Water pills (Diuretic drugs)

Interaction Rating=Moderate Be cautious with this combination.

When taken by mouth aloe latex is a laxative. Some laxatives can decrease potassium in the body. "Water pills" can also decrease potassium in the body. Taking aloe latex along with "water pills" might decrease potassium in the body too much.

Some "water pills" that can decrease potassium include chlorothiazide (Diuril), chlorthalidone (Thalitone), furosemide (Lasix), hydrochlorothiazide (HCTZ, HydroDIURIL, Microzide), and others.

Herbs and supplements that might lower blood sugar: Aloe might lower blood sugar. Taking it with other supplements with similar effects might lower blood sugar too much. Examples of supplements with this effect include bitter melon, cassia cinnamon, chromium, and prickly pear cactus.
Herbs and supplements that might slow blood clotting: Aloe might slow blood clotting and increase the risk of bleeding. Taking it with other supplements with similar effects might increase the risk of bleeding in some people. Examples of supplements with this effect include garlic, ginger, ginkgo, nattokinase, and Panax ginseng.
Herbs that contain cardiac glycosides: Aloe is a type of laxative called a stimulant laxative. Stimulant laxatives can cause diarrhea and decrease potassium levels. Using it along with supplements that contain cardiac glycosides can increase the risk of heart damage. Examples of supplements that contain cardiac glycosides include black hellebore, foxglove, lily-of-the-valley, oleander, and pleurisy root.
Horsetail: Aloe is a type of laxative called a stimulant laxative.

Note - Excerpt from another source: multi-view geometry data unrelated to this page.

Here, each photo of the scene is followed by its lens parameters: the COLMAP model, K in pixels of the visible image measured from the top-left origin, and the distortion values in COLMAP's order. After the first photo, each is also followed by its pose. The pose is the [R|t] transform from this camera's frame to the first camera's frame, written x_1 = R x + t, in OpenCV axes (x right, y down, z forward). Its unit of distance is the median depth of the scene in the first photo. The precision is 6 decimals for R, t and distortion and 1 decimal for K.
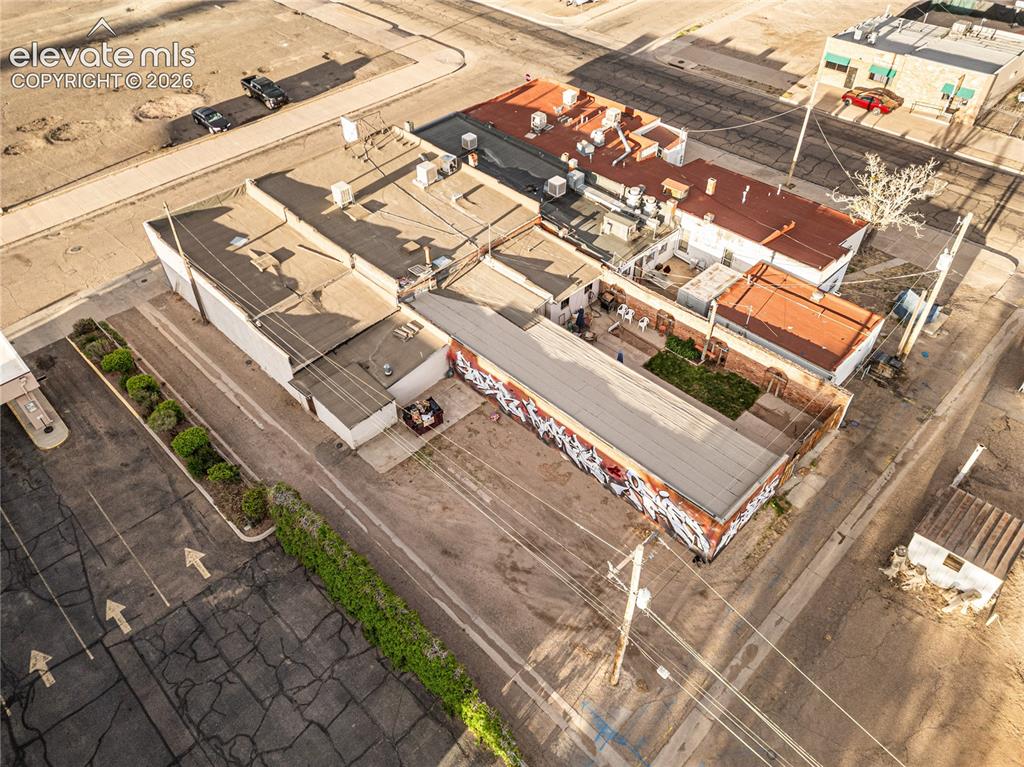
lens RADIAL K [[712.4, 0, 514.8], [0, 712.4, 378.9], [0, 0, 1]] dist [0.084157, -0.077804]
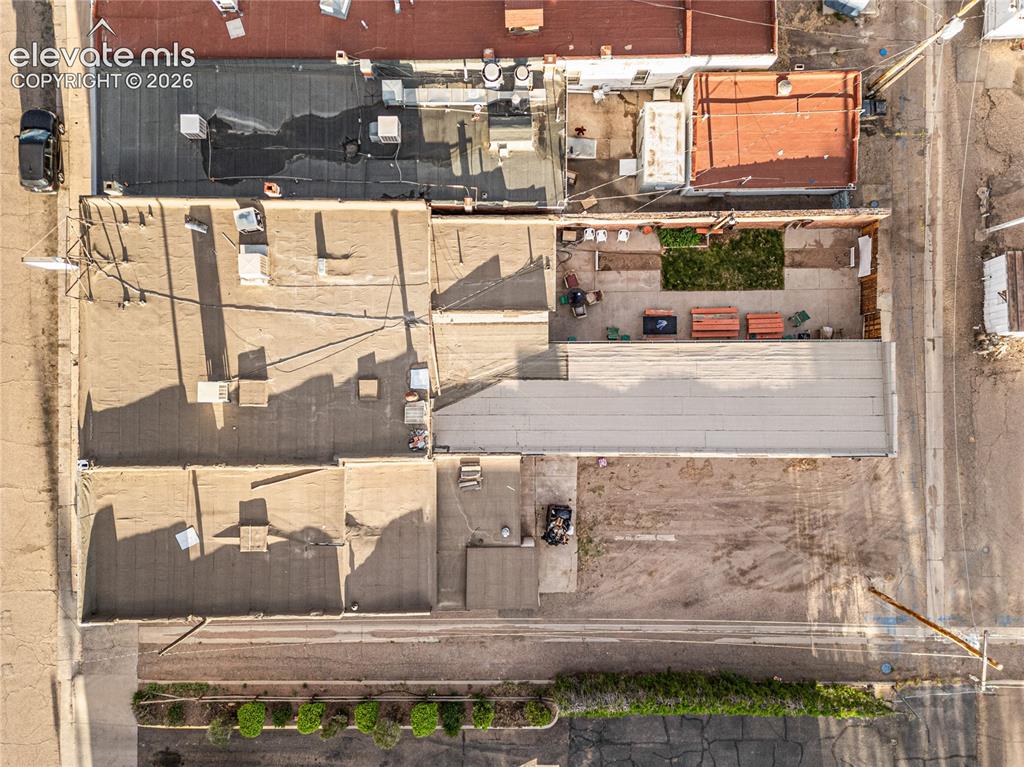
lens RADIAL K [[712.4, 0, 514.8], [0, 712.4, 378.9], [0, 0, 1]] dist [0.084157, -0.077804]
pose [[0.704244, -0.709889, 0.009873, -0.037563], [0.496137, 0.502044, 0.708378, -0.683089], [-0.507826, -0.493973, 0.705764, 0.411782]]
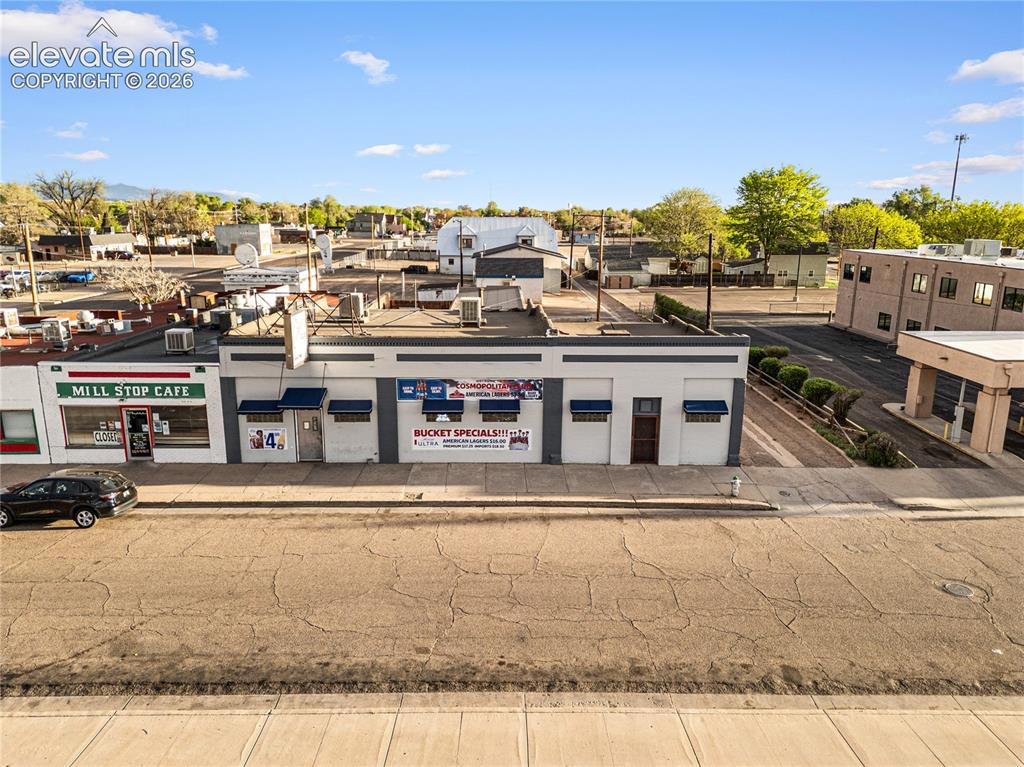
lens RADIAL K [[712.4, 0, 514.8], [0, 712.4, 378.9], [0, 0, 1]] dist [0.084157, -0.077804]
pose [[-0.723269, -0.146605, 0.674825, -0.829178], [0.483738, 0.589832, 0.646604, -0.715468], [-0.492829, 0.794107, -0.355689, 1.423614]]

Stimulant laxatives can cause diarrhea and decrease potassium levels. Using aloe along with horsetail increases the risk of lowering potassium levels too much.
Licorice: Aloe is a type of laxative called a stimulant laxative. Stimulant laxatives can cause diarrhea and decrease potassium levels. Using aloe along with licorice rhizome increases the risk of lowering potassium levels too much.
Stimulant laxative herbs: Aloe is a type of laxative called a stimulant laxative. Stimulant laxatives can cause diarrhea and decrease potassium levels. Taking aloe with other supplements with similar effects might cause more diarrhea and very low potassium levels. Examples of supplements with this effect include buckthorn, gossypol, rhubarb, and senna.

There are no known interactions with foods.

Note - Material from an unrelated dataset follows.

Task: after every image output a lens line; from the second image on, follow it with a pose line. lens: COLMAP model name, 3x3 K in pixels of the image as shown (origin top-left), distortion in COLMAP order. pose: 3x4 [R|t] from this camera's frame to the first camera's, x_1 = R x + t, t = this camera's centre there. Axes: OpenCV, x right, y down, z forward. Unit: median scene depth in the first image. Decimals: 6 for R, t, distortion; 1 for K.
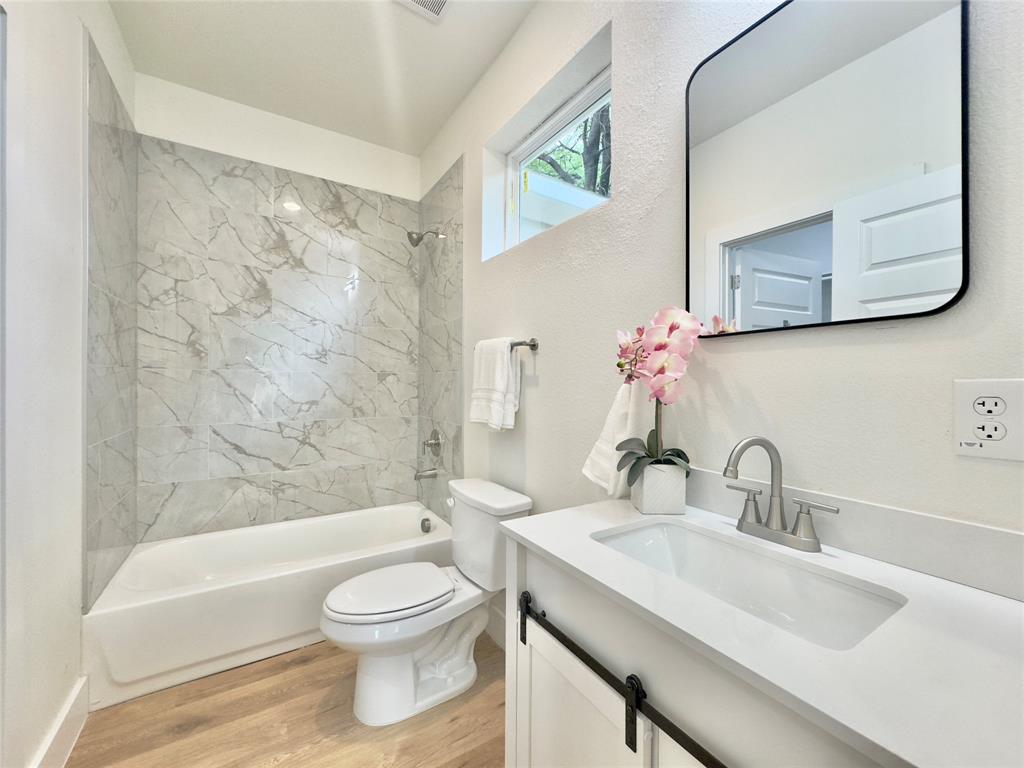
lens RADIAL K [[412.2, 0, 514.1], [0, 412.2, 384.2], [0, 0, 1]] dist [-0.004090, 0.000174]
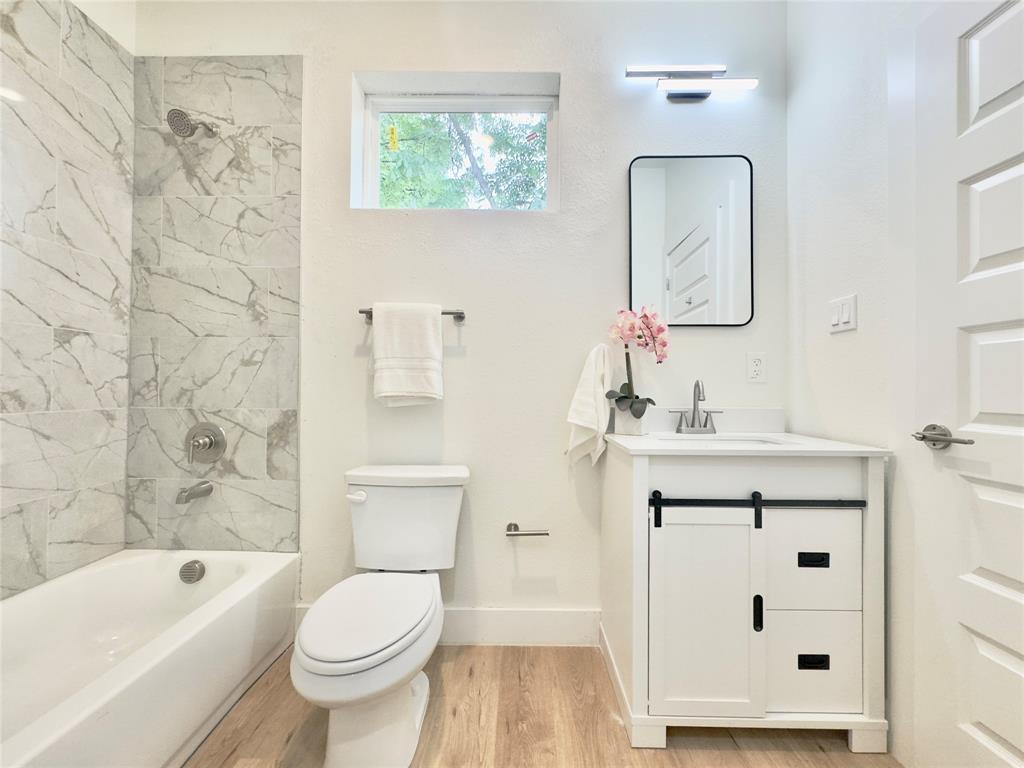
lens RADIAL K [[412.2, 0, 511.2], [0, 412.2, 383.6], [0, 0, 1]] dist [-0.004090, 0.000174]
pose [[0.540465, 0.004599, 0.841354, -0.461079], [0.000654, 0.999982, -0.005886, 0.048521], [-0.841366, 0.003731, 0.540453, 0.214878]]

Various aloe products have been used by mouth in adults. These include aloe extracts, aloe gels, aloe juices, and raw aloe leaves. Both adults and children have applied various aloe products to the skin, including gels, creams, mouthwashes, and topical solutions. Speak with a healthcare provider to find out what type of product and dose might be best for a specific condition.